The protozoan parasite Toxoplasma gondii has been documented in British Greys, which can cause the brain disease toxoplasmosis. Several protozoan parasites have been found in the guts of Red squirrels, including Eimeria sciurorum, which can cause the fatal disease coccidiosis, particularly in malnourished or stressed animals. Adenovirus damages the villi in the Red squirrel’s intestine retarding nutrient uptake and causing diarrhoea in infected animals; it has been known to kill squirrels in Britain and appears to be widespread in the UK and may have a role in the Red population decline.
In a paper to Mammal Review in 2014, a team led by David Everest report that 42% of the Red squirrels found dead on Anglesey they studied tested positive for adenovirus, noting that the first report of the virus in the UK came from Suffolk in 2001 and within a decade it had been found in Red populations in Cumbria, Wales, Scotland and Northern Ireland. Preliminary data suggest that wood mice (Apodemus sylvaticus) and other small rodents may have a role in transmitting adenovirus. Serological analysis of Greys in north Wales have found adenovirus, reovirus, rotavirus and Sendai virus, while 18 (37%) of 49 Isle of Wight Red squirrels autopsied by Vic Simpson and colleagues had Hepatozoon protozoa in their lungs. In 1974, Ian Keymer described how post-mortem analysis of a sickly Red squirrel found at Stanford, Norfolk in 1971 isolated the parainfluenza RS6 virus from its lungs; the same infection was suspected in second dead squirrel from the same county.
Various other parasites, including mites (which may lead to mange), ticks, lice, ringworm fungus and bot flies have been documented, but such accounts appear rare in Britain. The flea Orchopaes howardi can be found on Grey squirrels, while Monopsyllus sciurorum and Tarapsylla octodecimdentata are found on Reds and very occasionally on Greys. In his 1974 veterinary pathology report to the Zoological Society of London, Ian Keymer described finding the tick Ixodes ricinus on wild Red and Grey squirrels, as well as intestinal coccidia most likely caused by the protozoa Eimeria in four Grey and one Red squirrel between 1971 and '72.

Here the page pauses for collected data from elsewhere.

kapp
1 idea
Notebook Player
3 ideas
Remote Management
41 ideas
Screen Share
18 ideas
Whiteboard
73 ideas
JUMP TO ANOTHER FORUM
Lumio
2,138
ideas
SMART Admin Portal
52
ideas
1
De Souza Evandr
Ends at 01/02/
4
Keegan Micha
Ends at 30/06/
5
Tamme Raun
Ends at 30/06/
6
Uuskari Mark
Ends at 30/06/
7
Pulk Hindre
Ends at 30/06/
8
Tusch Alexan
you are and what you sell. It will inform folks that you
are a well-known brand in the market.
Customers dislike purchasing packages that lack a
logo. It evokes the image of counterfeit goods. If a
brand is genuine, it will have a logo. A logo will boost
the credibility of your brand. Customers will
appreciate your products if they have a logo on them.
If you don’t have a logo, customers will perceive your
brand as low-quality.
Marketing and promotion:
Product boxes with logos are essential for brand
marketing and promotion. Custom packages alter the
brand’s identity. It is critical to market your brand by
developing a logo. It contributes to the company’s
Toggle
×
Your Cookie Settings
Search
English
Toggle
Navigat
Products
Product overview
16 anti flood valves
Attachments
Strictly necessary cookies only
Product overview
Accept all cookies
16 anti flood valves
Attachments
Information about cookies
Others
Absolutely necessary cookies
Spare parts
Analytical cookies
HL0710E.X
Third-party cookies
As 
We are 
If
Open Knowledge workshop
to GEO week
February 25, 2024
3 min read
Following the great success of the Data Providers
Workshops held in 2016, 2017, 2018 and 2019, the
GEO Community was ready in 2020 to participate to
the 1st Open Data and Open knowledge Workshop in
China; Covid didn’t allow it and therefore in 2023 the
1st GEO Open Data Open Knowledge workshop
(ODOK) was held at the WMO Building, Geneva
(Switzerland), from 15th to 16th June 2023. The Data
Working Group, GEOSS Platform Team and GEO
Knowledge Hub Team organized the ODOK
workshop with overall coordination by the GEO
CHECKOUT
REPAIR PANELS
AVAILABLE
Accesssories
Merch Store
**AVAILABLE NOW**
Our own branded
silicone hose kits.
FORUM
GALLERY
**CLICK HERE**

During their study of squirrelpox in Reds and Greys from Ireland a team, led by Lisa Collins at Queen’s University Belfast, noted that fleas were the most abundant parasite, found on 69% of Grey squirrels and 18% of Red squirrels sampled. Ticks (Ixodes ricinus) were present on 2% of Greys and 13% of Reds sampled, with mites observed only on Greys (3%). In The Eurasian Red Squirrel, Stefan Bosch and Peter Lurz note that various bacteria have been isolated from Red squirrels, listing Streptococcus, Staphylococcus, Corynebakterium, Veillonella, Propionibakterium and Francisella. They also make reference to malnutrition and various mineral deficiencies that can lead to metabolic bone disease and osteodystrophy (see: Food & Feeding: Bone-eating).

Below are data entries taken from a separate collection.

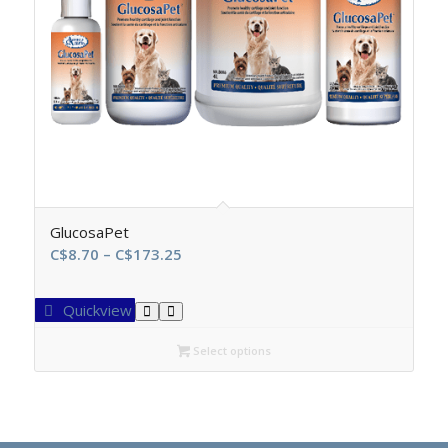
GlucosaPet
Price
C$
8.70
–
C$
173.25
range:
C$8.70
Quickview
through
C$173.25
Select options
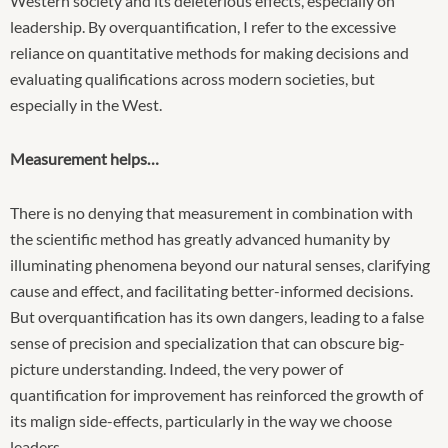
Western society and its deleterious effects, especially on
leadership. By overquantification, I refer to the excessive
reliance on quantitative methods for making decisions and
evaluating qualifications across modern societies, but
especially in the West.
Measurement helps…
There is no denying that measurement in combination with
the scientific method has greatly advanced humanity by
illuminating phenomena beyond our natural senses, clarifying
cause and effect, and facilitating better-informed decisions.
But overquantification has its own dangers, leading to a false
sense of precision and specialization that can obscure big-
picture understanding. Indeed, the very power of
quantification for improvement has reinforced the growth of
its malign side-effects, particularly in the way we choose
leaders.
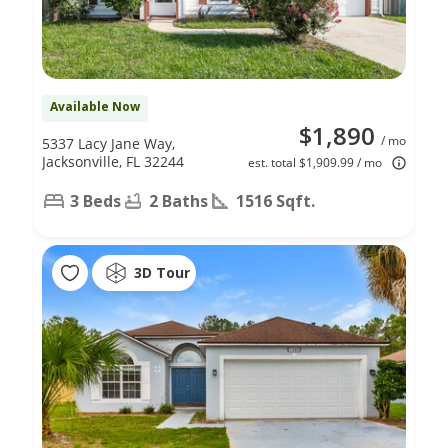
Available Now
$1,890
/ mo
5337 Lacy Jane Way,
Jacksonville, FL 32244
est. total $1,909.99 / mo
3 Beds
2 Baths
1516 Sqft.
3D Tour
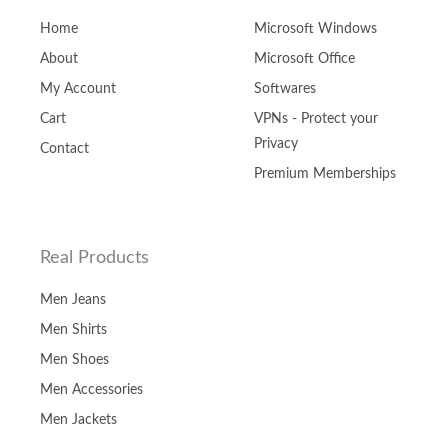
Home
Microsoft Windows
About
Microsoft Office
My Account
Softwares
Cart
VPNs - Protect your
Privacy
Contact
Premium Memberships
Real Products
Men Jeans
Men Shirts
Men Shoes
Men Accessories
Men Jackets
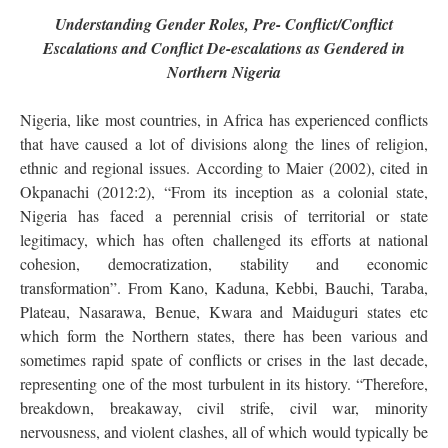
Understanding Gender Roles, Pre- Conflict/Conflict
Escalations and Conflict De-escalations as Gendered in
Northern Nigeria
Nigeria, like most countries, in Africa has experienced conflicts
that have caused a lot of divisions along the lines of religion,
ethnic and regional issues. According to Maier (2002), cited in
Okpanachi (2012:2), “From its inception as a colonial state,
Nigeria has faced a perennial crisis of territorial or state
legitimacy, which has often challenged its efforts at national
cohesion, democratization, stability and economic
transformation”. From Kano, Kaduna, Kebbi, Bauchi, Taraba,
Plateau, Nasarawa, Benue, Kwara and Maiduguri states etc
which form the Northern states, there has been various and
sometimes rapid spate of conflicts or crises in the last decade,
representing one of the most turbulent in its history. “Therefore,
breakdown, breakaway, civil strife, civil war, minority
nervousness, and violent clashes, all of which would typically be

Developmental disorders and evidence of substantial healing are also sometimes observed. In a 2004 paper to the Journal of Wildlife Diseases, Anthony Sainsbury and colleagues describe oral disease in seven (8%) of 91 free-living Reds found dead in the UK between January 1994 and August 1998; three had very worn cheek teeth (attrition), believed to be a consequence of old age, while four suffered overgrowth of incisors. Healing long bones have been reported from squirrels in some populations, with fatal falls apparently quite rare. I have seen a squirrel fall out of a tree on to a concrete drive with a wince-worthy 'splat' and then get up and run off as though nothing happened.